Creating Company Culture

Creating Company Culture



Creating Company Culture

What is Company Culture?

Company culture is the personality of a company. It describes the environment in which your employees work in. Company culture includes a variety of components, including work environment, company mission, value, ethics and expectations.

The workplace should not be something that people dread every day. Employees should look forward to going to their jobs. While the work may be difficult, the culture shouldn’t add to the stress of the everyday workload.


What defines Company Culture?

From hiring practices to how people work, making decisions, resolving differences of opinions and navigating change, the culture defines the unwritten but very real rules of behaviour.

A lot of this behaviour begins with management, how they are handling situations and how they value their staff.  Company culture can have a huge impact on is worker productivity.  If there is no effort made to make employees feel like they are appreciated, employees of course will have little reason to put in the strongest effort every day.


How would employees describe the culture within your business?

Cultures are either created organically or through deliberate and consistent planning and action. Would your staff regard the work place as a fun place to work? or we are results oriented office? On the negative side would you more likely hear you can’t speak up without fear of retribution or I don’t feel trusted to do my job?

A positive culture in the company means it values its employees and respects their contribution. This helps in creating a positive workplace for the employees where they feel acknowledged and valued and hence work happily.


How to set out a good company culture.

Culture starts with hiring. In your interview with a candidate, be open and specific about your company values, and describe your values, as far as how they direct the culture you are creating. It is worth asking the candidate a few questions about how they understand these values, and what they believe these values mean. This all helps to better assess candidate suitability.


Define common values and standards.  

You must also have a common set of values, which are your company’s principles, and a common set of standards which will measure how your principles are being upheld.


Lead by example.   

A culture is shaped by how a company’s leaders act. You shouldn’t recite the mission statement as a solution to everything but should exemplify what the company stands for.
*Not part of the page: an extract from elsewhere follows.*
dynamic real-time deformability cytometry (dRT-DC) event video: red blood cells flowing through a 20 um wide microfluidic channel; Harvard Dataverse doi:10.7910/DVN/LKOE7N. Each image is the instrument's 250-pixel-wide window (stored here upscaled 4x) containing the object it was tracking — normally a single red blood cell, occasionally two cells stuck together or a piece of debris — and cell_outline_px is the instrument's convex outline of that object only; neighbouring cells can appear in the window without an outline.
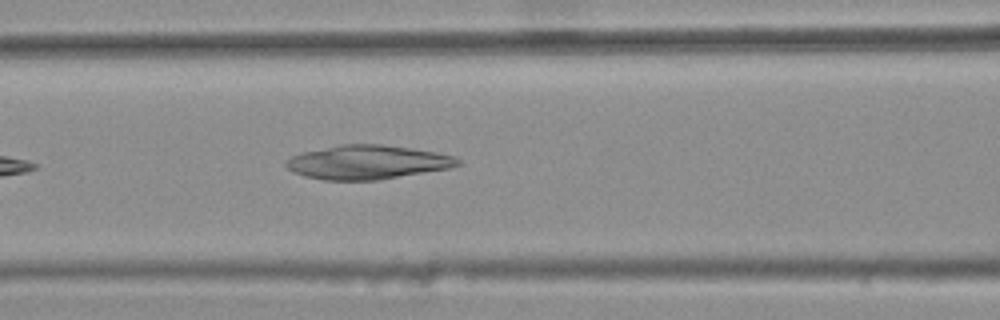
{"species": "common noctule bat (a hibernating species)", "species_latin": "Nyctalus noctula", "temperature_condition": "warm", "stored_images_in_passage": 5, "camera_frame_rate_fps": 3000, "um_per_image_px": 0.085, "animal": {"sex": "female", "body_mass_g": 25.1}, "frame": {"image": 1, "passage_image": 5, "time_ms": 1.333, "image_size_px": [1000, 320], "cell_outline_px": [[460, 164], [448, 168], [380, 180], [324, 180], [304, 176], [292, 172], [284, 164], [284, 160], [300, 152], [340, 144], [384, 144], [412, 148], [436, 152], [456, 156], [460, 160]], "centroid_in_image_um": [31.19, 13.78], "position_along_channel_um": 135.4, "area_um2": 34.28}}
Be truthful and always communicate.

Integrity has been defined as “doing the right thing, even when nobody’s watching.” Whatever you do, you must always demand that everyone in your company adhere to being truthful and approach everything with the utmost integrity. Failure to comply is not an option.


Remember that the best culture makes all employees feel safe and welcome, never excluded or uncomfortable. Focusing on “culture fit” alone makes it difficult to hire and welcome employees who are different than the prevailing culture, even if they’d be an asset and great counterbalance at your company.


Below are the companies who are getting it right

Google: with roughly 3 million resumes received per year, Google is one of the most sought employers today. And one of the best examples for what a strong company culture can do. Overall, Google has been rated as the best place to work for repeatedly in various rankings. And it’s not just the perks: free food, massages, sports courts, cool office space and good pay.


Zappos: hires according to cultural fit first and foremost. It has established what the company culture is, and fitting into that culture is the most important thing managers look for when hiring. This promotes the culture and happy employees, which ultimately leads to happy customers.


Auto Trader: “An important part of our culture is to address negative behaviour in a timely manner, so all managers take responsibility for this.”


Cloudreach:  At Cloudreach, managers “lead rather than manage. The difference for us is that a leader truly inspires and engages those who follow them”.